• Artikel:
Oleh karena itu ada sebagian orang yang tatkala dia marah dan lepas kontrol, akhirnya dia mencela agama Islam. Bahkan lebih parah dari itu. Orang yang marah dan lepas kontrol, dia pun mencela Rabb-nya sendiri. Mencela dan memaki Allah Subhanahu wa Ta’ala.
Petaka Dalam Rumah Tangga
Kemudian juga banyak kasus yang terjadi yaitu seorang suami menceraikan/ mentalak istrinya karena marah. Tatkala si suami marah, dia pun akhirnya mengucapkan talak/ menceraikan istrinya, “Kamu saya cerai.” Setelah itu dia menyesal. Namun penyesalannya sudah tidak bermanfaat karena sudah terlanjur melafalkan ke istrinya bahwasanya kamu saya cerai. Maka dari itu, kemarahan (الغَضَبُ) bisa menimbulkan perbuatan-perbuatan yang ujungnya hanyalah penyesalan yang tidak bermanfaat lagi.

• Daftar Tugas:
a - Tulis ulang bagian artikel tentang marah mulai dari "Oleh karena itu" sampai dengan "tidak bermanfaat lagi.", dan ganti "suami" dengan "lelaki".
b - Jawablah pertanyaan berikut berdasarkan artikel tentang marah.
(i) Selain agama Islam, siapa lagi yang dicela oleh orang yang marah dan lepas kontrol?
(ii) Kalimat apa yang diucapkan suami kepada istrinya tatkala marah?
(iii) Mengapa penyesalan suami itu tidak bermanfaat?
c - Teruskan artikel tentang marah mulai dari sesudah kalimat terakhirnya.
Item data di halaman ini tidak berhubungan dengan artikel tentang marah.

• Data Mentah:
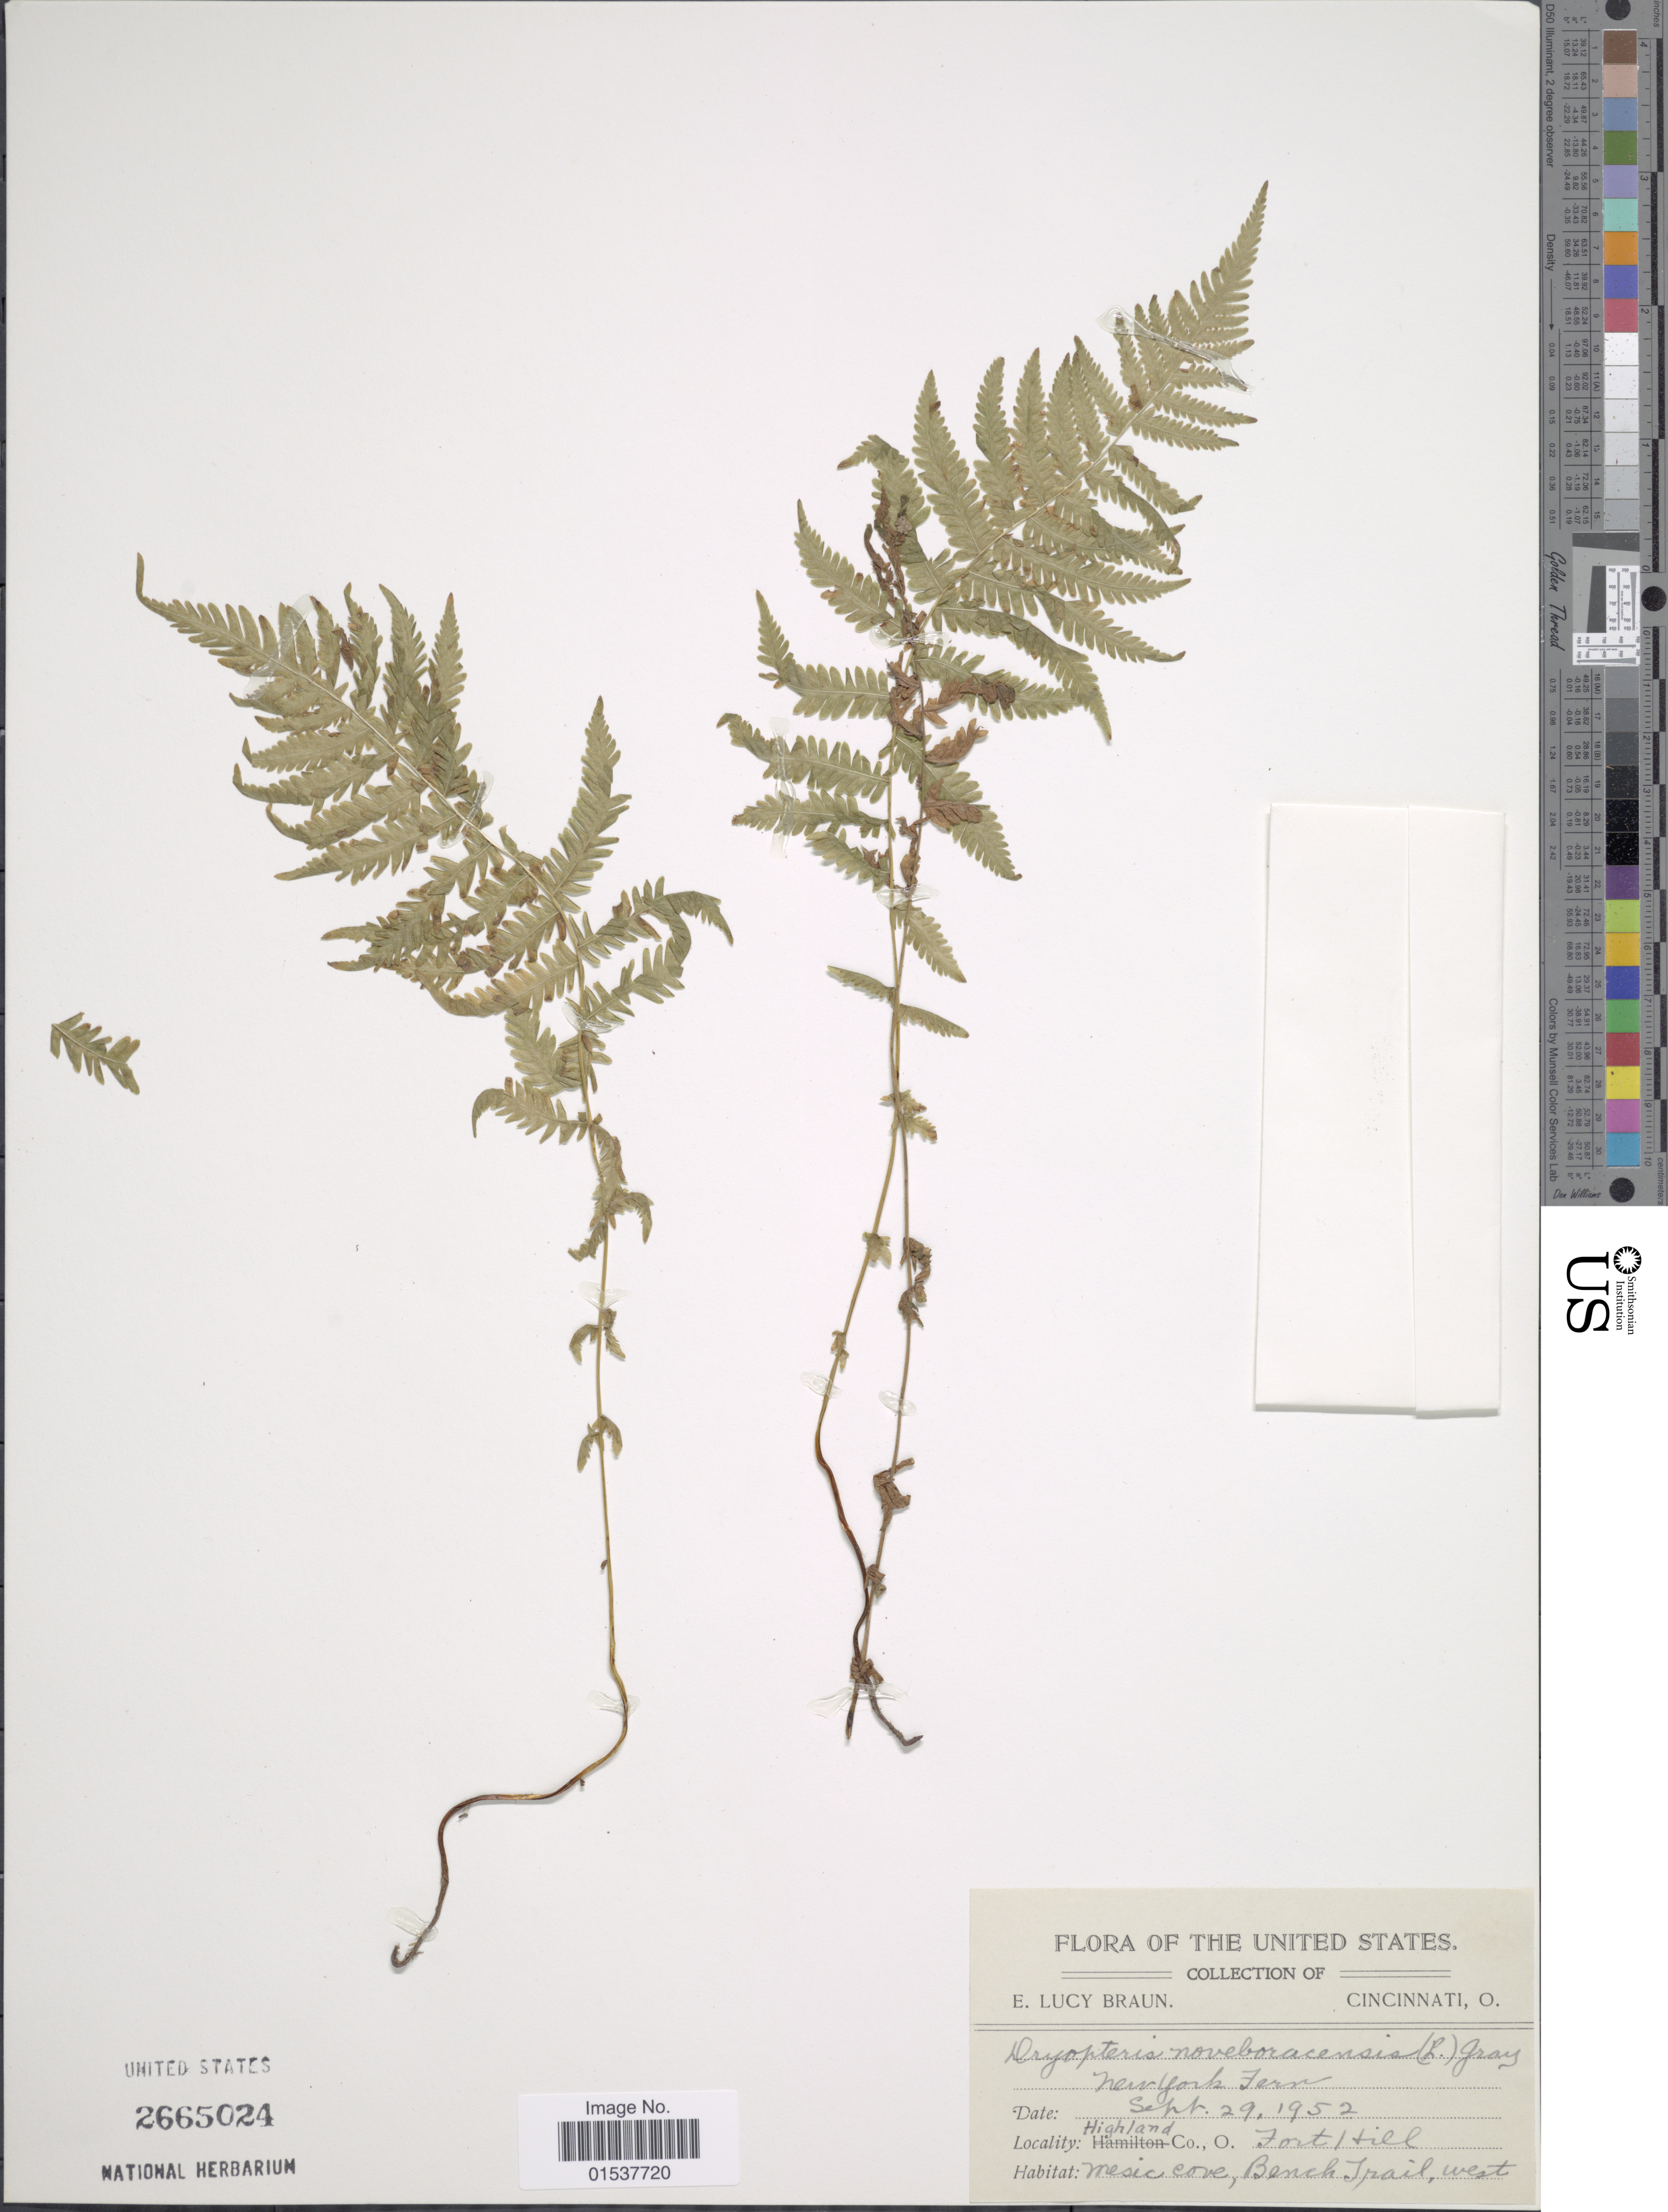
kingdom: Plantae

* * *

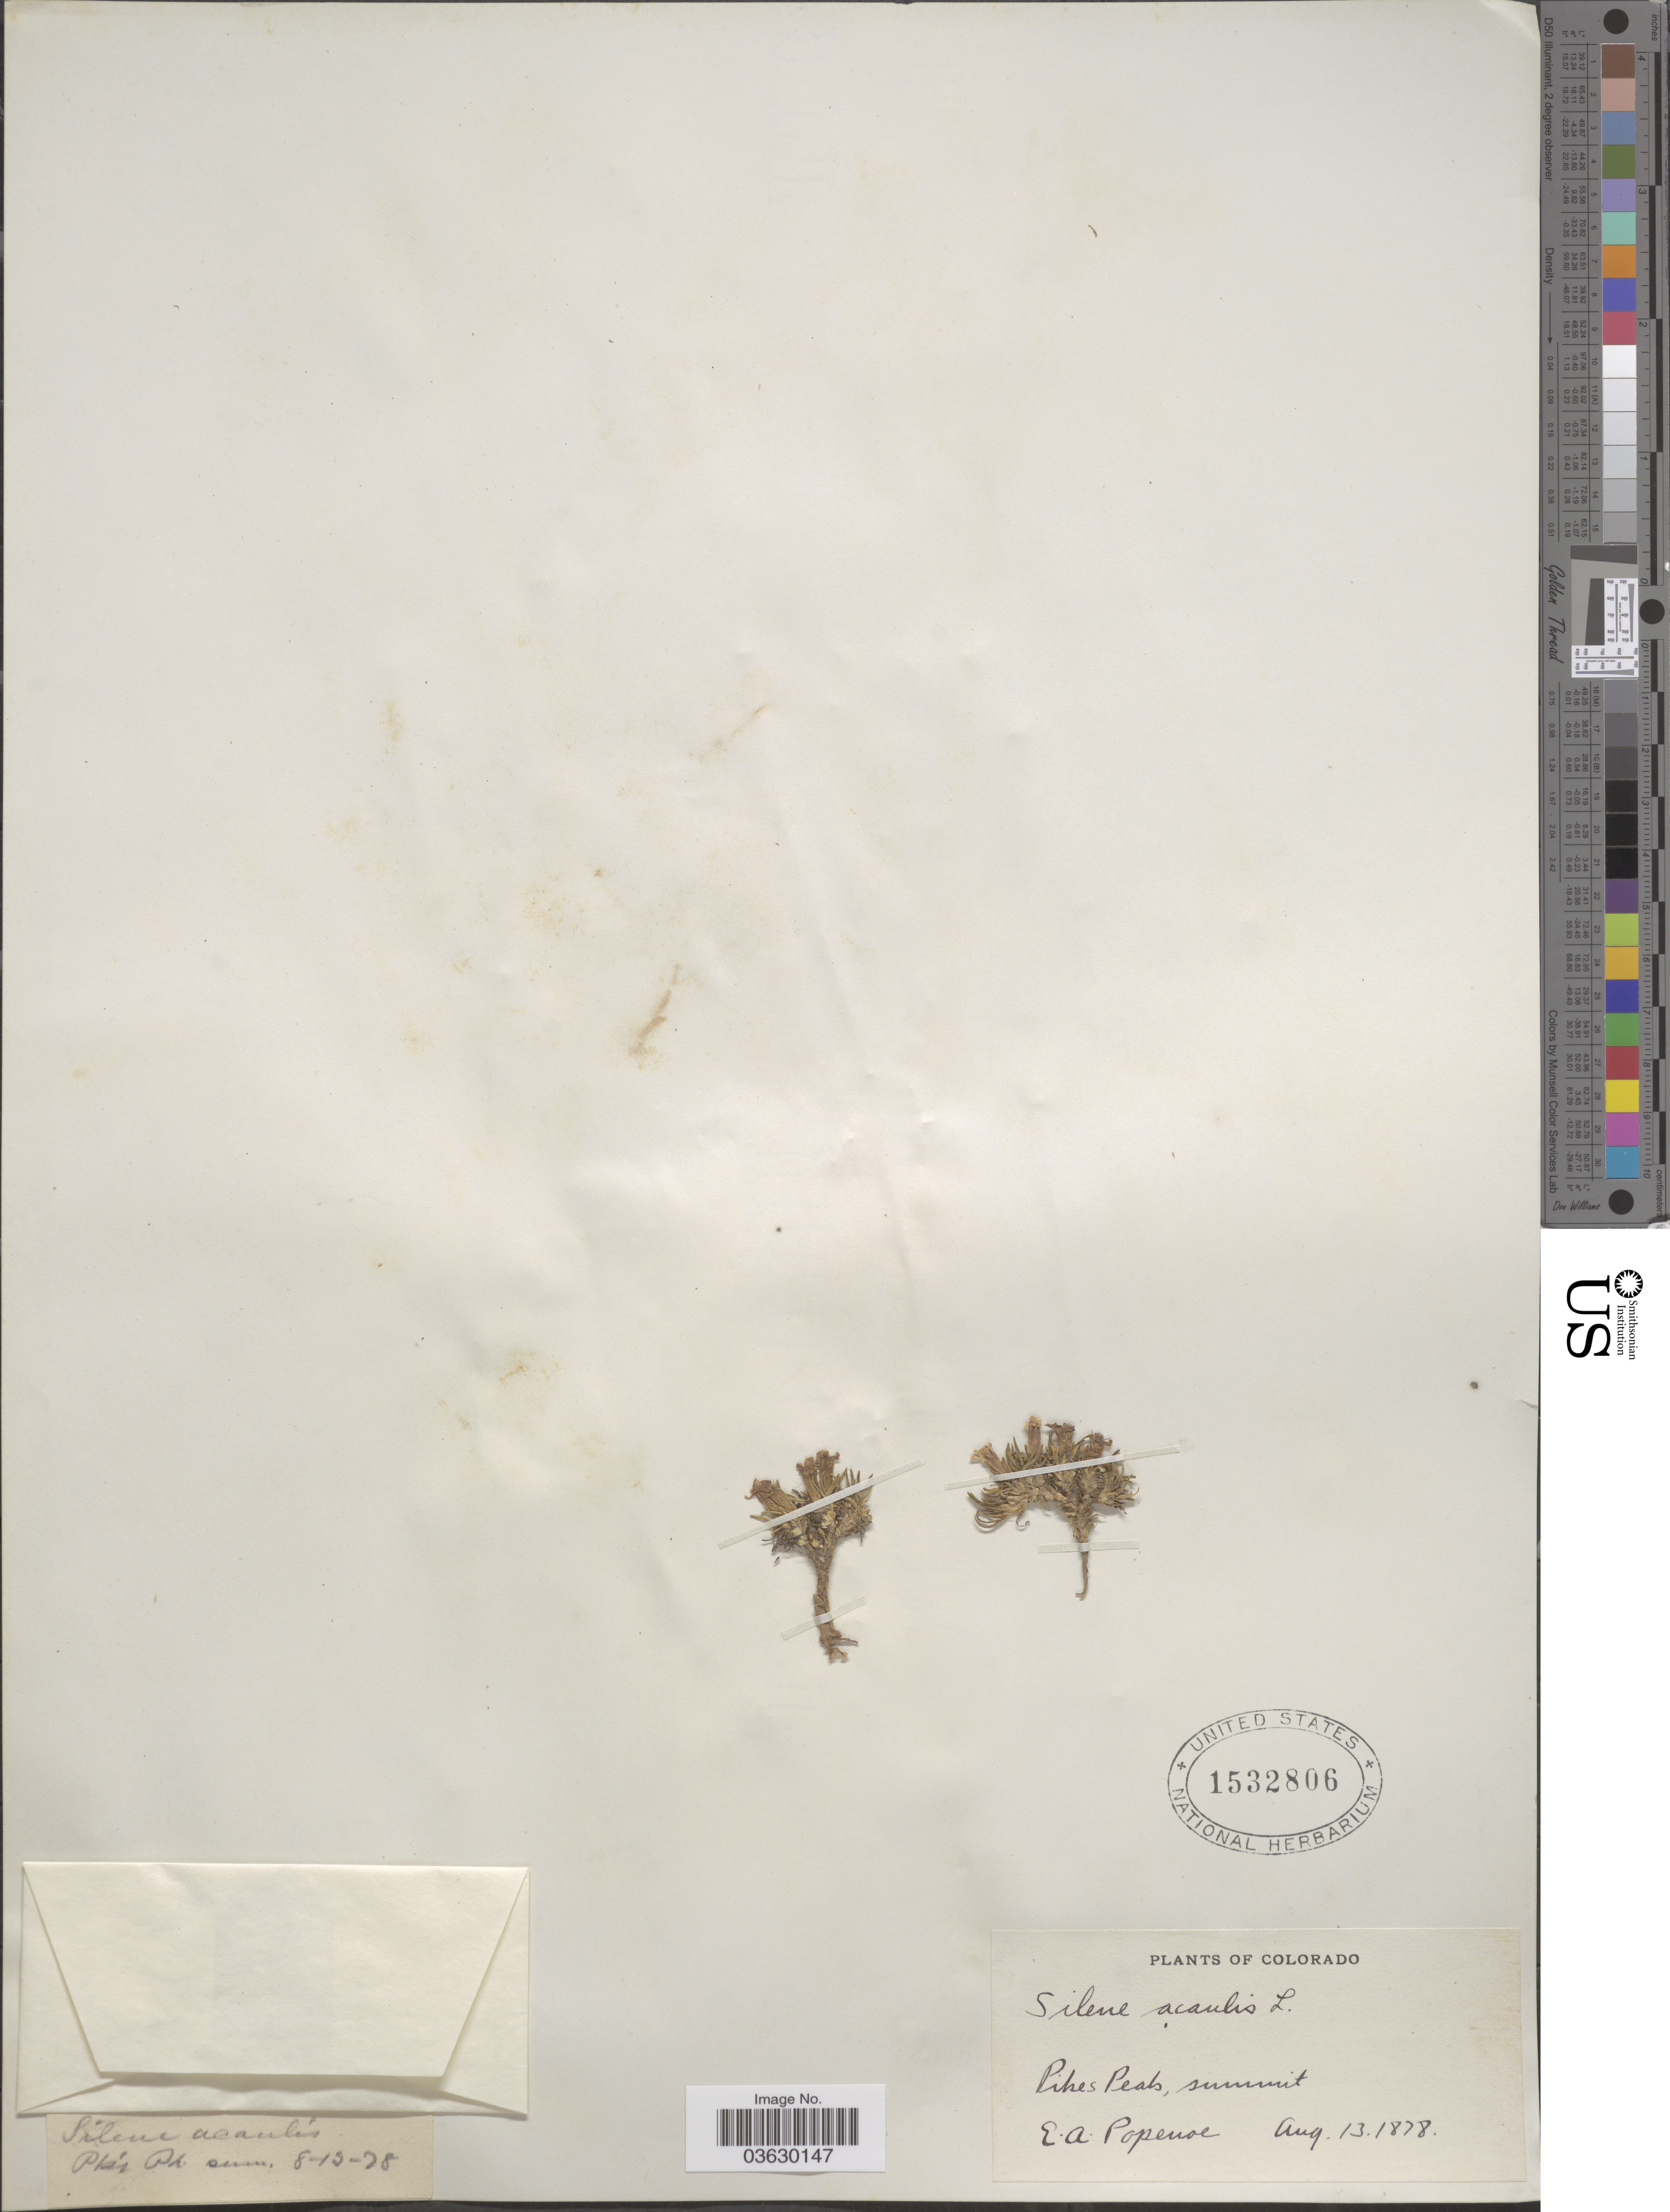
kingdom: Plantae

• Jawaban Tugas:
a -
Oleh karena itu ada sebagian orang yang tatkala dia marah dan lepas kontrol, akhirnya dia mencela agama Islam. Bahkan lebih parah dari itu. Orang yang marah dan lepas kontrol, dia pun mencela Rabb-nya sendiri. Mencela dan memaki Allah Subhanahu wa Ta’ala.
Petaka Dalam Rumah Tangga
Kemudian juga banyak kasus yang terjadi yaitu seorang lelaki menceraikan/ mentalak istrinya karena marah. Tatkala si lelaki marah, dia pun akhirnya mengucapkan talak/ menceraikan istrinya, “Kamu saya cerai.” Setelah itu dia menyesal. Namun penyesalannya sudah tidak bermanfaat karena sudah terlanjur melafalkan ke istrinya bahwasanya kamu saya cerai. Maka dari itu, kemarahan (الغَضَبُ) bisa menimbulkan perbuatan-perbuatan yang ujungnya hanyalah penyesalan yang tidak bermanfaat lagi.

b -
(i) Orang itu mencela Rabb-nya sendiri, yaitu Allah Subhanahu wa Ta'ala.
(ii) Suami itu mengucapkan "Kamu saya cerai."
(iii) Penyesalannya tidak bermanfaat karena ia sudah terlanjur melafalkan kepada istrinya bahwa ia menceraikannya.

c -
Pernah ada seorang laki-laki yang meminta fatwa kepada salah seorang ahlul ilmi (ulama). Dia mengatakan, “Saya pernah sangat marah terhadap istri saya karena ada perkara-perkara di rumah yang tidak beres (mungkin karena ada makanan yang belum siap, makanan yang tidak dia sukai, atau mungkin pengaturan rumah yang tidak baik) dan akhirnya saya mengumpulkan kepalan tangan saya dan saya pukulkan ke wajah istri saya. Kemudian gigi istri saya pun rontok (lepas). Dan saya katakan kepadanya, ‘Kamu saya ceraikan’.”
Subhanallah. Setelah kejadian itu, laki-laki ini menyesal. Kemudian dia pun bertanya kepada ulama tentang bagaimana nanti nasib dia. Tentunya penyesalannya tidak ada manfaatnya. Penyesalannya tidak bisa mengembalikan gigi-gigi istrinya yang telah dia hancurkan. Dan penyesalan dia tidak bisa mengembalikan istrinya yang telah dia cerai untuk kembali kepadanya karena sudah terlanjur jatuh talak.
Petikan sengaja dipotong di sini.